_SET PROBLEM:_ Please print everything from the start of the items below down to the line containing "v(21.25, -11.31) *", including that line, and leave out the pictures.
--- start of SOURCE MATERIAL ---
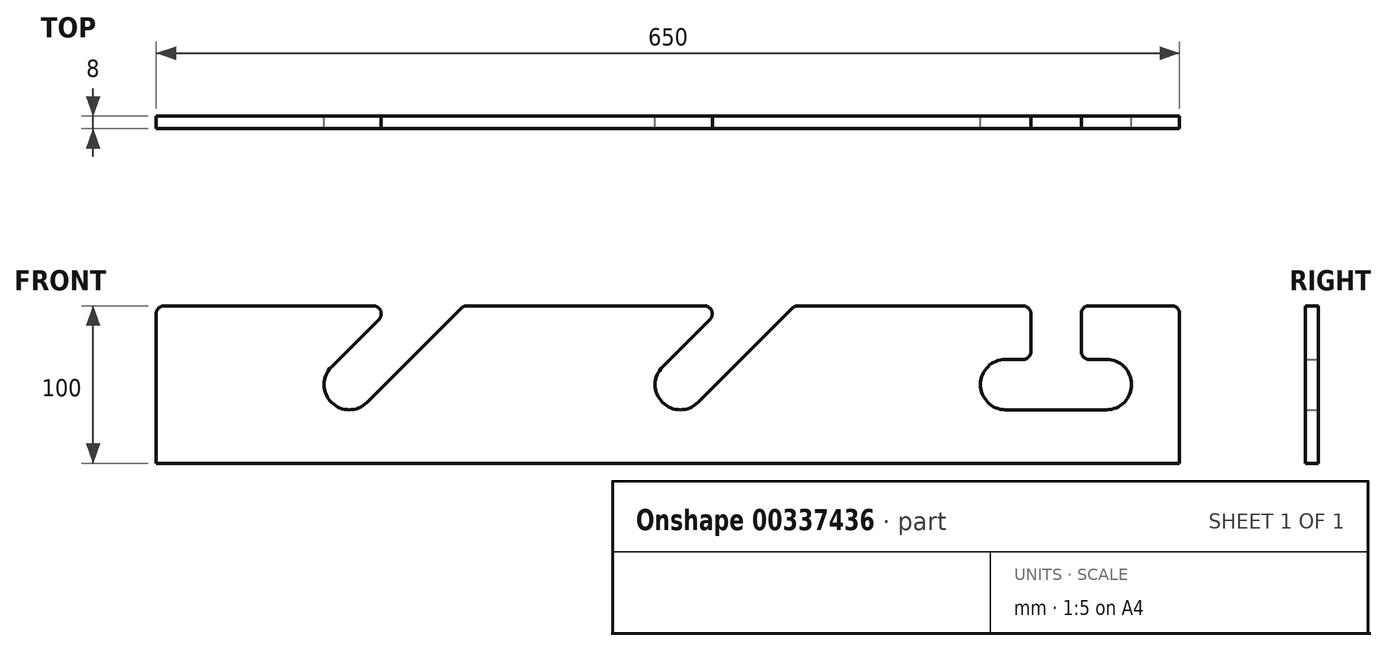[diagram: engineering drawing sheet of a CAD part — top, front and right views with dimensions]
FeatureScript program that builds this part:
annotation { "Feature Type Name" : "Feature", "Feature Type Description" : "" }
export const myFeature = defineFeature(function(context is Context, id is Id, definition is map)
    precondition{}
    {
        {
            var Q0;
            Q0=qCreatedBy(makeId("Front.planeOp"),FACE);
            var sketch = newSketch(context, id + "F0", { "sketchPlane" : qUnion([Q0])});
            skLineSegment(sketch, "E0.bottom", {"start": v(-85.06, 50) * mm, "end": v(47.87, 50) * mm});
            skLineSegment(sketch, "E0.top", {"start": v(-90.06, -50) * mm, "end": v(559.94, -50) * mm});
            skLineSegment(sketch, "E0.left", {"start": v(-90.06, 45) * mm, "end": v(-90.06, -50) * mm});
            skLineSegment(sketch, "E0.right", {"start": v(559.94, 45) * mm, "end": v(559.94, -50) * mm});
            skArc(sketch, "E1", {"start": v(21.25, 11.31) * mm, "mid": v(21.25, -11.31) * mm, "end": v(43.88, -11.31) * mm});
            skArc(sketch, "E2", {"start": v(231.5, 11.31) * mm, "mid": v(231.5, -11.31) * mm, "end": v(254.14, -11.31) * mm});
            skArc(sketch, "E3", {"start": v(449.45, 16) * mm, "mid": v(433.45, 0) * mm, "end": v(449.45, -16) * mm});
            skArc(sketch, "E4", {"start": v(513.45, -16) * mm, "mid": v(529.45, 0) * mm, "end": v(513.45, 16) * mm});
            skLineSegment(sketch, "E5", {"start": v(21.25, 11.31) * mm, "end": v(51.4, 41.46) * mm});
            skLineSegment(sketch, "E6", {"start": v(103.73, 48.54) * mm, "end": v(43.88, -11.31) * mm});
            skLineSegment(sketch, "E7", {"start": v(231.5, 11.31) * mm, "end": v(261.66, 41.46) * mm});
            skLineSegment(sketch, "E8", {"start": v(254.14, -11.31) * mm, "end": v(313.98, 48.54) * mm});
            skLineSegment(sketch, "E9.trimOffspring", {"start": v(107.27, 50) * mm, "end": v(258.12, 50) * mm});
            skLineSegment(sketch, "E10.trimOffspring", {"start": v(317.52, 50) * mm, "end": v(460.45, 50) * mm});
            skLineSegment(sketch, "E11", {"start": v(465.45, 21) * mm, "end": v(465.45, 45) * mm});
            skLineSegment(sketch, "E12", {"start": v(497.45, 21) * mm, "end": v(497.45, 45) * mm});
            skLineSegment(sketch, "E13", {"start": v(449.45, -16) * mm, "end": v(513.45, -16) * mm});
            skLineSegment(sketch, "E14", {"start": v(449.45, 16) * mm, "end": v(460.45, 16) * mm});
            skPoint(sketch, "E15.orphan", {"position": v(465.45, 0) * mm});
            skPoint(sketch, "E16.orphan", {"position": v(497.45, 0) * mm});
            skLineSegment(sketch, "E17.trimOffspring", {"start": v(502.45, 16) * mm, "end": v(513.45, 16) * mm});
            skLineSegment(sketch, "E18.trimOffspring", {"start": v(502.45, 50) * mm, "end": v(554.94, 50) * mm});
            skPoint(sketch, "E19.visualSharp", {"position": v(559.94, 50) * mm});
            skArc(sketch, "E19.filletArc", {"start": v(559.94, 45) * mm, "mid": v(558.48, 48.54) * mm, "end": v(554.94, 50) * mm});
            skPoint(sketch, "E20.visualSharp", {"position": v(497.45, 50) * mm});
            skArc(sketch, "E20.filletArc", {"start": v(502.45, 50) * mm, "mid": v(498.91, 48.54) * mm, "end": v(497.45, 45) * mm});
            skPoint(sketch, "E21.visualSharp", {"position": v(497.45, 16) * mm});
            skArc(sketch, "E21.filletArc", {"start": v(497.45, 21) * mm, "mid": v(498.91, 17.46) * mm, "end": v(502.45, 16) * mm});
            skPoint(sketch, "E22.visualSharp", {"position": v(465.45, 16) * mm});
            skArc(sketch, "E22.filletArc", {"start": v(460.45, 16) * mm, "mid": v(463.98, 17.46) * mm, "end": v(465.45, 21) * mm});
            skPoint(sketch, "E23.visualSharp", {"position": v(465.45, 50) * mm});
            skArc(sketch, "E23.filletArc", {"start": v(465.45, 45) * mm, "mid": v(463.98, 48.54) * mm, "end": v(460.45, 50) * mm});
            skPoint(sketch, "E24.visualSharp", {"position": v(315.45, 50) * mm});
            skArc(sketch, "E24.filletArc", {"start": v(317.52, 50) * mm, "mid": v(315.6, 49.62) * mm, "end": v(313.98, 48.54) * mm});
            skPoint(sketch, "E25.visualSharp", {"position": v(270.2, 50) * mm});
            skArc(sketch, "E25.filletArc", {"start": v(261.66, 41.46) * mm, "mid": v(262.74, 46.91) * mm, "end": v(258.12, 50) * mm});
            skPoint(sketch, "E26.visualSharp", {"position": v(105.2, 50) * mm});
            skArc(sketch, "E26.filletArc", {"start": v(107.27, 50) * mm, "mid": v(105.35, 49.62) * mm, "end": v(103.73, 48.54) * mm});
            skPoint(sketch, "E27.visualSharp", {"position": v(59.94, 50) * mm});
            skArc(sketch, "E27.filletArc", {"start": v(51.4, 41.46) * mm, "mid": v(52.49, 46.91) * mm, "end": v(47.87, 50) * mm});
            skPoint(sketch, "E28.visualSharp", {"position": v(-90.06, 50) * mm});
            skArc(sketch, "E28.filletArc", {"start": v(-85.06, 50) * mm, "mid": v(-88.6, 48.54) * mm, "end": v(-90.06, 45) * mm});
            skSolve(sketch);
        }
        {
            var Q0;
            Q0 = qSketchRegion(id + "F0", true);
            extrude(context, id + "F1", {"entities" : qUnion([Q0]), "depth" : 8 * mm});
        }
    });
--- end of SOURCE MATERIAL ---
_SOLUTION TO THE PROBLEM:_
[diagram: engineering drawing sheet of a CAD part — top, front and right views with dimensions]
FeatureScript program that builds this part:
annotation { "Feature Type Name" : "Feature", "Feature Type Description" : "" }
export const myFeature = defineFeature(function(context is Context, id is Id, definition is map)
    precondition{}
    {
        {
            var Q0;
            Q0=qCreatedBy(makeId("Front.planeOp"),FACE);
            var sketch = newSketch(context, id + "F0", { "sketchPlane" : qUnion([Q0])});
            skLineSegment(sketch, "E0.bottom", {"start": v(-85.06, 50) * mm, "end": v(47.87, 50) * mm});
            skLineSegment(sketch, "E0.top", {"start": v(-90.06, -50) * mm, "end": v(559.94, -50) * mm});
            skLineSegment(sketch, "E0.left", {"start": v(-90.06, 45) * mm, "end": v(-90.06, -50) * mm});
            skLineSegment(sketch, "E0.right", {"start": v(559.94, 45) * mm, "end": v(559.94, -50) * mm});
            skArc(sketch, "E1", {"start": v(21.25, 11.31) * mm, "mid": v(21.25, -11.31) * mm, "end": v(43.88, -11.31) * mm});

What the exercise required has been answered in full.